The sale of a licensed CBD business in Florida to a Canadian medical cannabis producer is threatening to unravel amid a high-stakes lawsuit and allegations of a power grab that has splintered the directors of the dispensary targeted for acquisition.
According to a lawsuit filed by developer Jay Odom against his partners, the shareholders in Chestnut Hill Tree Farm have split over the pending sale of the CBD business to Aphria, a federally licensed Canadian MMJ grower, the Miami Herald reported.
The transaction is the product of a partnership between Aphria and Delavaco Group, a South Florida holding company.
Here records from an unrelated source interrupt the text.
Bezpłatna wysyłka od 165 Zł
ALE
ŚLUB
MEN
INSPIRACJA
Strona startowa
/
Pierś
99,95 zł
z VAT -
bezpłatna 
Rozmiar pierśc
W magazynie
Under the deal, which is scheduled to close June 1, Aphria planned to invest 25 million Canadian dollars ($18.63 million) in a transaction that would lead to the purchase of Chestnut Hill Tree Farm.
Aphria is interested in Chestnut Hill Tree Farm because it’s one of seven licensed businesses participating in Florida’s CBD-focused program. Chestnut Hill Tree Farm also is poised to participate in the state’s new, full-strength medical marijuana program.
Odom’s lawsuit alleges that shortly after the Aphria-Delavaco partnership was struck, an attorney who is one of the dispensary’s directors went “rogue” and negotiated with Delavaco behind Odom’s back, the Herald reported.
The attorney, Robert Beasley, said that as manager of companies invested in Chestnut Tree Hill Farm he held a right of first refusal under the company’s operating agreement to match any offer to buy shares. But Odom said Beasley’s claims amounted to “ransom demands,” according to the Herald.
In response, Odom and Delavaco bought Chestnut’s Hill Tree Farm and chose to manage them indirectly under a new corporation approved March 30, Odom said in the lawsuit.